Big Data, NoSQL and MapReduce

Consider a hypothetical scenario. Your company has got the project to design a new website for the channel airing IPL (if you haven’t heard of IPL, just pick up any sport you love). The channel wants to create this new website when users can register and create their own discussion rooms for discussing a specific aspect of match or a specific player or anything else. You have been assigned as a lead architect on this project. Among other challenges, you are having nightmares thinking about non-functional requirements (NFRs) that are to be met for this project (your competition was fired, as their traditional 3 tier architecture wasn’t holding up). You know you got to do something different, but not sure exactly what and how. If this resonates with you, keep reading.

Big Data – As name suggests Big Data is about huge and fast growing data, though how huge and how fast is left to one’s discretion. Big Data initially attributed to search engines and social networks is now making its way into enterprises. Primary challenges while working with Big Data are – how to store it and how to process it. There are other challenges too like visualization and data capture itself, but for this post I will omit them. Let’s start with storage first, by understanding NoSQL.

NoSQL is an umbrella term for non-relational databases which don’t use SQL (Structured Query Language). NoSQL databases unlike relational databases are designed to scale horizontally and can be hosted on a cluster. Most of these databases are key value stores (Riak) where each row is a key value pair. The important thing to note here is the value doesn’t have a fix schema; it can be anything – a user or a user profile or an entire discussion. There are two major variants of key value databases – document database (MongoDB) and column-family database (Cassandra). Both of them extend the basic premise of key-value store to allow easy search on data contained inside value object. Document store database imposes a structure on the value stored allowing query on internal fields. On the other hand column-family database stores value across multiple column value pairs (you can also think of it as second level key value pair) and then group them into a coherent unit called column-family.

Before you think you have found the storage panacea and ready to go, you need to take care of few important aspects related to distributed databases – scalability, availability, and consistency.

First is scaling via sharding to meet your data volume. Good part is most of NoSQL database support auto sharding which means shards are automatically balanced across the nodes on a cluster. You can also add additional nodes as necessary to your cluster, to align with data volume. But what if a node goes down? How can we still make the shards available? We need to mitigate these failures by making our system highly available.

Availability can be achieved via replication. You can setup a master slave replication or peer-to-peer replication. With master slave replication you should typically setup three nodes including master and all the writes go to the master node. Data reads though can happen from any node, either a master or a slave. If a master node goes down, the slave gets promoted to master, and continues to replicate to the third node. When failed master node resurrects it joins the cluster as a slave. In contrast, peer-to-peer replication is slightly complex. Here, unlike Master / Slave all the nodes receive read / write requests. The shards are now replicated bidirectional.

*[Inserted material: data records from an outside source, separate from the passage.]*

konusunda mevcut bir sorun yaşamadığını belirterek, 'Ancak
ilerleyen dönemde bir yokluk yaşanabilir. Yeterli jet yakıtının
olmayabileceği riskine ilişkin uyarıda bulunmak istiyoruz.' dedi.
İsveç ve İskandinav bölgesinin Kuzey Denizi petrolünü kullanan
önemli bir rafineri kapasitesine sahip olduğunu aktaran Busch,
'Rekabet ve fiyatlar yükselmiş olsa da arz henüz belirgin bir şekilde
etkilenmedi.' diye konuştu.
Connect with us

While this looks good just remember when we use replication we will run into consistency issues due to latency.

There are two major types of inconsistencies – read and write. Read inconsistencies will arise in master / slave replication when you try to read of a slave before changes propagate from master. While in peer-to-peer replication you will run into both read and write inconsistencies, as write (update) is allowed on multiple nodes (think of two people trying to book movie tickets at the same time). As you would have observed availability and consistency are in contrast to each other (check out CAP theorem for more details). What’s the right balance is purely contextual. For instance you can prohibit reads and writes inconsistencies – just have slaves as hot standby; don’t read of them.

Let’s now see how you can process Bigdata – the compute aspect. Processing massive amount of data needs a shift from the client server model of data processing wherein client pulls the data from server. Instead the emphasis is to run processing on the cluster nodes where data is present by pushing the code. In addition, this processing can be carried out independently in parallel as the underlying data is already partitioned across nodes. This way of processing is referred to as MapReduce pattern and it also interestingly uses key-value pairs.

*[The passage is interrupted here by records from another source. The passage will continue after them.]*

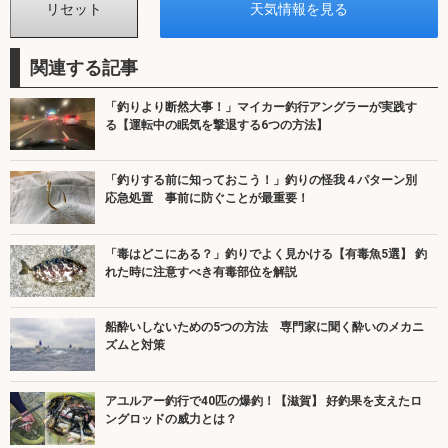
関連する記事
「釣りより断然大事！」マイカー釣行アングラーが実践す
る【運転中の眠気を撃退する6つの方法】
「釣りする前に知っておこう！」釣りの怪我４パターン別
応急処置 事前に防ぐことが最重要！
「毒はどこにある？」釣りでよく見かける【有毒魚5選】 釣
れた時に注意すべき有毒部位を解説
船酔いしないための5つの方法 専門家に聞く酔いのメカニ
ズムと対策
アユルアー釣行で40匹の爆釣！【滋賀】 好釣果を支えたロ
ングロッドの威力とは？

Extending our IPL example, consider you want to list the top players being discussed across all the forums. This would mean you need to iterate through each discussion in our NoSQL store and then identify each player occurrences. Applying MapReduce here, we start with the map function. A single discussion (key-value pair) would be an input to the map function, which would result into a key value pairs output, with key being player name and value indicating number of occurrences. All the occurrences (values) for a given player (key) across nodes are then passed to a reduce function for aggregation.

Most MapReduce frameworks allow you to control the number of mappers and reducers instances, using configurations. While reduce functions normally operate on a single key, there is also a concept of partition function which allows you to send multiple keys to a single reducer, helping you evenly distribute the load across reducers. Finally, as you would have guessed mappers and reducers could be running on different nodes, and this would need map output being moved across to reducers. To minimize these data movements, you can introduce combiners, which perform a local reducing job – in our case all the player occurrences can be aggregated at the node level before passing it on to the reducer. Most of NoSQL databases have their own way of abstracting / implementing MapReduce via queries and others. You can also use Hadoop and related technologies like HDFS for your MapReduce workload without using NoSQL databases.


Hope this overview has helped you understand the big picture of how these technologies fit together.